▶ **Materi Hasil Ekstraksi**
******************************

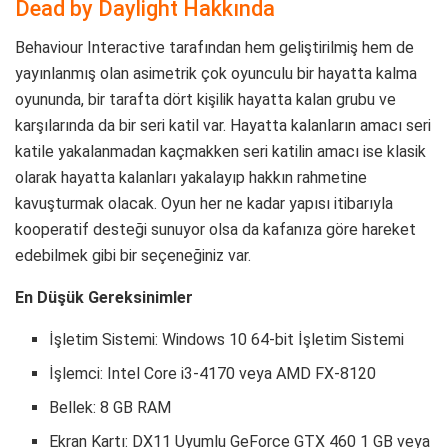
Dead by Daylight Hakkında
Behaviour Interactive tarafından hem geliştirilmiş hem de
yayınlanmış olan asimetrik çok oyunculu bir hayatta kalma
oyununda, bir tarafta dört kişilik hayatta kalan grubu ve
karşılarında da bir seri katil var. Hayatta kalanların amacı seri
katile yakalanmadan kaçmakken seri katilin amacı ise klasik
olarak hayatta kalanları yakalayıp hakkın rahmetine
kavuşturmak olacak. Oyun her ne kadar yapısı itibarıyla
kooperatif desteği sunuyor olsa da kafanıza göre hareket
edebilmek gibi bir seçeneğiniz var.
En Düşük Gereksinimler
İşletim Sistemi: Windows 10 64-bit İşletim Sistemi
İşlemci: Intel Core i3-4170 veya AMD FX-8120
Bellek: 8 GB RAM
Ekran Kartı: DX11 Uyumlu GeForce GTX 460 1 GB veya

******************************

▶ **Tugas yang Dikerjakan**
Perbarui teks di atas untuk semua item dengan mengganti "Ekran Kartı" menjadi "Grafik Kartı", dan biarkan bagian lainnya tetap sama. Jangan sertakan gambar dalam jawaban.

▶ **Jawaban Anda**
Dead by Daylight Hakkında
Behaviour Interactive tarafından hem geliştirilmiş hem de
yayınlanmış olan asimetrik çok oyunculu bir hayatta kalma
oyununda, bir tarafta dört kişilik hayatta kalan grubu ve
karşılarında da bir seri katil var. Hayatta kalanların amacı seri
katile yakalanmadan kaçmakken seri katilin amacı ise klasik
olarak hayatta kalanları yakalayıp hakkın rahmetine
kavuşturmak olacak. Oyun her ne kadar yapısı itibarıyla
kooperatif desteği sunuyor olsa da kafanıza göre hareket
edebilmek gibi bir seçeneğiniz var.
En Düşük Gereksinimler
İşletim Sistemi: Windows 10 64-bit İşletim Sistemi
İşlemci: Intel Core i3-4170 veya AMD FX-8120
Bellek: 8 GB RAM
Grafik Kartı: DX11 Uyumlu GeForce GTX 460 1 GB veya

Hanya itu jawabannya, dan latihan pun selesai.